Cowper, Frank Cadogan
(British, 1877-1958)
Frank Cadogan Cowper, the last of the Pre-Raphaelites, was born in 1877, at Wicken in Northamptonshire, the son of an author. He entered St John's Wood Art School in 1896 and enrolled at the Royal Academy Schools in 1897. He was greatly influenced during this time by exhibitions of the work of Ford Madox Brown (1896), Dante Gabriel Rossetti (1898) and John Everett Millais (1898). Cowper's work was first accepted at the Academy in 1899, and his first notable success was An Aristocrat Answering the Summons to Execution, Paris, 1793, exhibited in 1901. In 1902, after completing his training, Cowper travelled to Italy before working for six months in the studio of E.A. Abbey, R.A., a painter of historical subjects.

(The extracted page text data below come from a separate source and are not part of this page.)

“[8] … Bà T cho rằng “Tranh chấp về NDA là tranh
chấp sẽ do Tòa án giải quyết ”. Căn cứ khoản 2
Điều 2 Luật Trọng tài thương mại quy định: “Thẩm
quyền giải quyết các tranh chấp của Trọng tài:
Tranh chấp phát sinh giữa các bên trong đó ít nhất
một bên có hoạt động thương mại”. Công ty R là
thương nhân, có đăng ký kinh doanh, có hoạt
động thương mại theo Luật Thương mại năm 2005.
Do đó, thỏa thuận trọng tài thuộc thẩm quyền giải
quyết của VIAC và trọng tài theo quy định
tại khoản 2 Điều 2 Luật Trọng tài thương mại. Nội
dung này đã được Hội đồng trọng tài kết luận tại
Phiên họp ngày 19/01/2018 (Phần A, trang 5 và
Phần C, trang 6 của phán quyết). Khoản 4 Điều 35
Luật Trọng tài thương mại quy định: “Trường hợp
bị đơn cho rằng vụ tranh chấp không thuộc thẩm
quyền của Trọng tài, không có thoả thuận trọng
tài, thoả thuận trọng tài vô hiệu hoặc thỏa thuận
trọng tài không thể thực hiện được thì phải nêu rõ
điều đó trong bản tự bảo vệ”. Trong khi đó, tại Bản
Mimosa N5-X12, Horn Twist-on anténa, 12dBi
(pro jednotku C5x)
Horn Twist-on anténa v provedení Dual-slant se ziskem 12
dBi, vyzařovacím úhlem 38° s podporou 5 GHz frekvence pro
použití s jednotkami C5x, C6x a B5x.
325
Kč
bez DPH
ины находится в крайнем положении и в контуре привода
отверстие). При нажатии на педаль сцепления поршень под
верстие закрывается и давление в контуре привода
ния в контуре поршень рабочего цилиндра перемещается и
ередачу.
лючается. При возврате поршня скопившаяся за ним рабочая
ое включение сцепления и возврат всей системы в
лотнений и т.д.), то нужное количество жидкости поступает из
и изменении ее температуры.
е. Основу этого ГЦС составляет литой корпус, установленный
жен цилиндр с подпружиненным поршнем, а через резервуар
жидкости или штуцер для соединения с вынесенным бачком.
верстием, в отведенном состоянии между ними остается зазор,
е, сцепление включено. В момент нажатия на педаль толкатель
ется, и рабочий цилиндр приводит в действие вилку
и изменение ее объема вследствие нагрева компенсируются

In common with the earlier Pre-Raphaelite painters, minute detail and rich colours predominated in Cowper's work, and his output in early years appears to have been small (he only exhibited one or two pictures each year at the Academy until 1913). Following the example of the Pre-Raphaelite, William Holman Hunt, Cowper took immense trouble researching his subjects, travelling to Assisi before painting St Francis of Assisi and the Heavenly Melody, and having a grave dug for his depiction of Hamlet - the churchyard scene, exhibited in 1902.
Cowper usually chose historical, literary or religious subjects for his pictures in which it was thought that 'he showed a good deal of invention'. In 1905 St Agnes in Prison receiving from Heaven the 'Shining White Garment' was bought for the Chantrey Bequest (Tate Gallery, London).
Cowper was elected A.R.A in 1907; and was made a R.A. in 1934. In 1910, Cowper was commissioned to paint a mural for the House of Commons depicting a Tudor scene, and in 1912 completed further decorative panels there. In the 1920s he began painting numerous portraits of women, with softer effects and a 'cloying sweetness'. His major patron was Evelyn Waugh.

During the Second World War Cowper moved to Jersey, but later returned to England, and settled in Gloucestershire in 1944. He continued to exhibit until 1957. He died in Cirencester the following year, aged eighty-one.